(EXERCISE GOAL):
Please copy each line of the listing below in which the word "size" appears.

(THE INPUT):
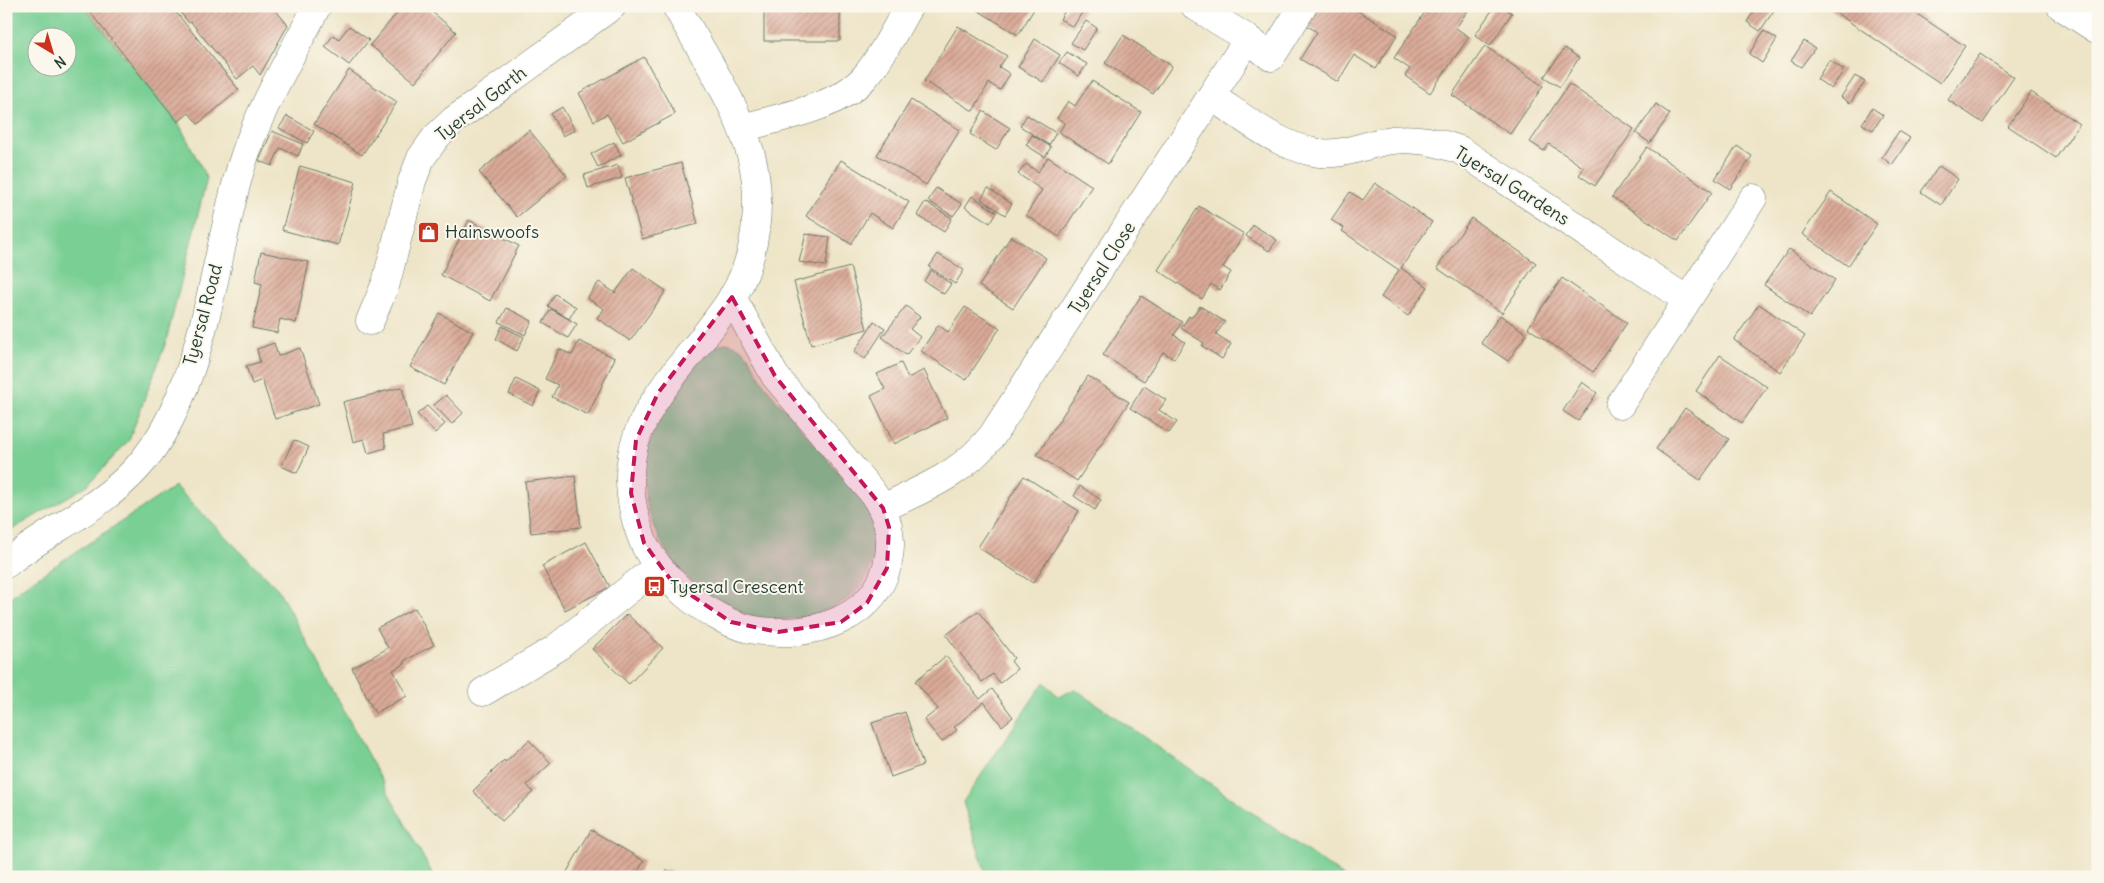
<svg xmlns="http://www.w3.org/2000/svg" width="2104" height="883" viewBox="0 0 2104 883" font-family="Delius,sans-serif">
<defs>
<pattern id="building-hatch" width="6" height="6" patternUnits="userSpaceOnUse" patternTransform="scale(1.25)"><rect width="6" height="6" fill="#dbaa98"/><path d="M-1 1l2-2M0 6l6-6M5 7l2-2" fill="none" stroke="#b18c7d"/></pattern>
</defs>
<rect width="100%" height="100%" fill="#fbf7ec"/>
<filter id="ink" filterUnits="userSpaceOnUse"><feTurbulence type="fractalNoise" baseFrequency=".02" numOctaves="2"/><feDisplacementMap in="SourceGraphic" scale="10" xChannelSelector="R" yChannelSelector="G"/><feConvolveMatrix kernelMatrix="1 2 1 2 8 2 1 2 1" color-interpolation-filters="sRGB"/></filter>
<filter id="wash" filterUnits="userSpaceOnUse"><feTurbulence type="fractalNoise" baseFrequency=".0096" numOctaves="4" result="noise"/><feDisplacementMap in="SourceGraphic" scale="20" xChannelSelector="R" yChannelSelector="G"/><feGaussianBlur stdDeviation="1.12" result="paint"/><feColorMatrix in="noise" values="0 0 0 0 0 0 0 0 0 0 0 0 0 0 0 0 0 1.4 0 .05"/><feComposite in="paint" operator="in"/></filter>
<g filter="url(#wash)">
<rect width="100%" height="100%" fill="#eee5c8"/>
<!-- green -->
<path fill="#79cf94" stroke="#4c8664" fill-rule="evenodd" d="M6,6H93L88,11L178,122L207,178L166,342L129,440L88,485L6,533ZM38,38H68V68H38Z
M725,343C748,346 751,362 761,379C768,391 779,402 788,413C806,434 825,456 843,478C853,490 867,504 872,519C880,544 873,573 855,592C844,603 830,609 815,614C726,642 636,554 645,465C649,435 663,407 681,384C694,369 705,347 725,343Z
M175,486L278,589L434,877H6V601L23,587Z
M1044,682L1059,697L1075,689L1344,877H987L963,802Z"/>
<g id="blocks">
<!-- building -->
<path fill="url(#building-hatch)" d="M93,6H171L239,90L198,124L189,113L178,122L88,10Z
M175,6H283L277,12L288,25L260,75L253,66L237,79L191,22L189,23Z
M403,6H425L456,32L415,82L370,45Z
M764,6H840V41H764Z
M971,6H1036L1018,35Z
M1068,6H1086L1073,27L1060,19Z
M1317,6H1350L1397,35L1376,69L1354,55L1338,82L1300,59L1317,32L1306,25Z
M1429,6L1470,7L1456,28L1469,37L1430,93L1405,76L1410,69L1394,58Z
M1495,6H1501L1512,13L1490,46L1475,35Z
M1757,6H1777L1760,31L1747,22Z
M1826,6H1905L1965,46L1940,83Z
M1086,21L1097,28L1083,50L1071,43Z
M349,26L369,40L349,65L325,47L333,35L339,39Z
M958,26L1007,56L999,67L1010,74L1000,90L989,83L973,111L924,81Z
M1764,31L1777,39L1762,63L1749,54Z
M1123,35L1172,66L1153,94L1105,63Z
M1035,39L1060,55L1043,82L1018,67Z
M1804,41L1815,48L1801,67L1791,61Z
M1485,46L1543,86L1510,134L1452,95Z
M1565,48L1579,58L1560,87L1544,77Z
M1067,52L1087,64L1079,76L1059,63Z
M1980,54L2014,77L1983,123L1948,100Z
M644,57L675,114L623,142L607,114L594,121L579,93Z
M1829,60L1844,70L1831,89L1817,79Z
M349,70L397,102L362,155L314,124Z
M1855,76L1865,82L1850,103L1841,97Z
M1092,81L1141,112L1108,164L1059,132L1065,123L1057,118L1068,101L1075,106Z
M1569,84L1634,129L1595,186L1579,175L1584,168L1567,156L1549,144L1544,151L1530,142Z
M2031,92L2079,124L2056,158L2008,126Z
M911,100L960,130L926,185L877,155Z
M1656,104L1670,114L1650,143L1636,133Z
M562,107L575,130L563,136L551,114Z
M1872,108L1883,115L1873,130L1862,124Z
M983,111L1010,128L996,150L970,134Z
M1027,115L1056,133L1049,145L1020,126Z
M287,116L314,131L307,143L279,128Z
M529,130L567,176L517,217L479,172Z
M272,131L303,144L298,156L280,148L272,166L259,161Z
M1899,131L1910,138L1892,165L1882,157Z
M1032,135L1051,147L1045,157L1026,145Z
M614,142L621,155L598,167L591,154Z
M1737,146L1752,156L1730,189L1715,179Z
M1647,147L1712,192L1678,241L1612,197Z
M1048,157L1092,186L1059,237L1026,215L1042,190L1018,174L1026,164L1038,172Z
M841,160L909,202L893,228L870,213L851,244L806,216Z
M681,163L698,224L642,239L625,178Z
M618,165L622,178L588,188L584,175Z
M300,166L356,182L338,245L282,230Z
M1939,166L1958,179L1941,205L1921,192Z
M1375,183L1432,222L1401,268L1428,287L1408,316L1381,297L1399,270L1342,231L1344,228L1331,220L1350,192L1363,200Z
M936,188L962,204L953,216L928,201Z
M988,188L1012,204L1005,215L981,199Z
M1831,192L1877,224L1848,266L1802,234Z
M972,196L997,212L990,223L965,207Z
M925,202L952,218L944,232L917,215Z
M1199,206L1244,234L1223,267L1231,272L1220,290L1211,284L1202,299L1158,270Z
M1471,218L1536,263L1502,313L1437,268Z
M469,220L519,246L490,301L441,275Z
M1253,225L1277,240L1269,251L1246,236Z
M806,234L830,237L826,266L799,262Z
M1011,236L1046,258L1013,308L979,286Z
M1789,249L1835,280L1810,317L1764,285Z
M261,252L309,262L296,323L280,319L277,333L252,328L262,284L255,282Z
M938,254L964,270L955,284L929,267Z
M850,267L867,329L811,345L794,282Z
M633,268L666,291L630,341L597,318L604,309L587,298L599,282L615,293Z
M931,270L951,284L944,294L924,281Z
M1562,278L1627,323L1593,372L1528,328Z
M555,294L576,307L569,319L548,306Z
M1141,296L1182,322L1174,335L1185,342L1174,359L1163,352L1144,381L1103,355Z
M1759,304L1805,336L1780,372L1734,340Z
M906,306L920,317L910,329L920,337L906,355L882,337Z
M1200,306L1225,322L1216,334L1231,344L1222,359L1202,346L1204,343L1181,328L1189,316L1191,318Z
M965,307L1000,328L966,380L921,351L938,325L948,332Z
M507,308L532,321L525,335L499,322Z
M551,309L577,324L568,338L543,323Z
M439,313L473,332L444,385L410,367Z
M1500,315L1527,334L1508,361L1481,343Z
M874,321L885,328L865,359L854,352Z
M502,326L524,337L517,351L496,339Z
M579,341L615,358L588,415L552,397L558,385L545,379L559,349L572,355Z
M274,343L278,356L300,348L319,404L275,419L262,380L252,384L246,366L260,362L257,349Z
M1720,355L1767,387L1742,423L1696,391Z
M901,363L908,378L924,370L947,418L894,444L871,396L885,389L877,374Z
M1088,376L1129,402L1077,481L1037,455Z
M516,379L540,391L533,406L509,394Z
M1582,382L1597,393L1578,421L1563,411Z
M1144,386L1166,400L1159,410L1177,422L1169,433L1130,408Z
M402,387L412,427L383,434L386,448L368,453L364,439L353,442L343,402Z
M446,395L463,413L452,424L434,405Z
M427,406L445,424L435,433L417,414Z
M1685,408L1729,439L1700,480L1656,449Z
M294,440L309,447L297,473L281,466Z
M575,476L581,527L531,533L525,482Z
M1024,476L1079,511L1033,583L978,547Z
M1080,486L1101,500L1095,510L1074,496Z
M586,542L610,587L565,610L542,566Z
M415,608L434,645L404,661L405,664L393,670L407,696L375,713L352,668L388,648L377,628Z
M978,611L1014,658L1011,661L1017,669L1000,683L993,674L982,682L946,635Z
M627,614L663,648L629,684L592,649Z
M946,656L980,699L992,689L1013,717L1002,726L984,702L954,727L957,730L942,742L924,720L938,709L915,681Z
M905,712L923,765L891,777L872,723Z
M529,740L551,763L527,785L533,792L502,821L473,791L504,760L505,762Z
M591,830L644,861L635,877H564Z
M667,870L688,876V877H665Z"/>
</g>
</g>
<g filter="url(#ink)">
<use href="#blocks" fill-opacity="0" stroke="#677868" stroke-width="1"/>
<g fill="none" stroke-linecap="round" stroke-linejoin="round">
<defs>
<path id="minor" d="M676,6C703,54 736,102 751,155C763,200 757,258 732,298C678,382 598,426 643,541C652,562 668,579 685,594C704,610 730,626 755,630C810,639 880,620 889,556C893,532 886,512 872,492L775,376L732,297
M2061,6L2098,30
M1248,39L1271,57L1303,6
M1212,97C1243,117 1275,144 1313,152C1340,158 1365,144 1392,140C1416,137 1437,142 1460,150L1687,300
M742,128C780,117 837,108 864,78C882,58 895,29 909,6
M370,321L386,283L412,181L421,158L436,137L454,120L612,6
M1620,405L1753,198
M883,508C926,487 961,475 992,436L1248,39L1195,6
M6,564C48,530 101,508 137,468C204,394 213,260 241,167C257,112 291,57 317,6
M483,692L555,649L658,566"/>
</defs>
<!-- minor casing -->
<use href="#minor" stroke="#677868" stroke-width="29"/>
<!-- minor -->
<use href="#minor" stroke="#fff" stroke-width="28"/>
</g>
</g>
<!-- marked area -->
<path fill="#c2185b" fill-opacity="0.2" stroke="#c2185b" stroke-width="4" stroke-dasharray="10 6" stroke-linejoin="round" d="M732,297L775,376L883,508L889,527L887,568L867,603L841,622L778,632L731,622L673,583L644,543L631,493L636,440L658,393Z"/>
<!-- icons -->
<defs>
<symbol id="shop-square" viewBox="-11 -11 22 22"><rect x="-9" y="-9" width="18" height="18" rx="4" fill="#c8321e" stroke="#fbf7ec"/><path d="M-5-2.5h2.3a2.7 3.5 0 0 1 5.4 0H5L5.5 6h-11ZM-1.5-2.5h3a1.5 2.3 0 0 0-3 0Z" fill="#fff"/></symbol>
<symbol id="bus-square" viewBox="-11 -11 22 22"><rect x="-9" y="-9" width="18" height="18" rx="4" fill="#c8321e" stroke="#fbf7ec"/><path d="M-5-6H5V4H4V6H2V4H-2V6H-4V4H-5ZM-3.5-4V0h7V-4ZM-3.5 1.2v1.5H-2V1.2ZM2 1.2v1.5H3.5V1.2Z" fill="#fff"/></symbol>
</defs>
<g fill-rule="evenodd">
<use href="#shop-square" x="416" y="220" width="25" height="25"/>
<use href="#bus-square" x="642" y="574" width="25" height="25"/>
</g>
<g text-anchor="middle" stroke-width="4" stroke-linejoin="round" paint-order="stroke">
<!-- street labels -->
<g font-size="18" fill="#1f3d34" stroke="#fbf7ec">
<text transform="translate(481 104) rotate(-38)" y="6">Tyersal Garth</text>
<text transform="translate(1512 186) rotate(32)" y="6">Tyersal Gardens</text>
<text transform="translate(1102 268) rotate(-57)" y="6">Tyersal Close</text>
<text transform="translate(203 315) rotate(-75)" y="6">Tyersal Road</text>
</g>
<!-- poi labels -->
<g font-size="18" fill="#1f3d34" stroke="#fbf7ec" text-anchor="start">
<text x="445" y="238">Hainswoofs</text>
<text x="670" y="593">Tyersal Crescent</text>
</g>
</g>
<!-- margin -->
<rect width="2104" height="883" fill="none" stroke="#fbf7ec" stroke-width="25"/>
<!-- north arrow -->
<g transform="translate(52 52) rotate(142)"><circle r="24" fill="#fbf7ec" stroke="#a3ada2"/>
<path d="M0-4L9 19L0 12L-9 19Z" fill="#c8321e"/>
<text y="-8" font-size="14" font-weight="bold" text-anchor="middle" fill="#1f3d34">N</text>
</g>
</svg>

(TASK RESPONSE):
<g font-size="18" fill="#1f3d34" stroke="#fbf7ec">
<g font-size="18" fill="#1f3d34" stroke="#fbf7ec" text-anchor="start">
<text y="-8" font-size="14" font-weight="bold" text-anchor="middle" fill="#1f3d34">N</text>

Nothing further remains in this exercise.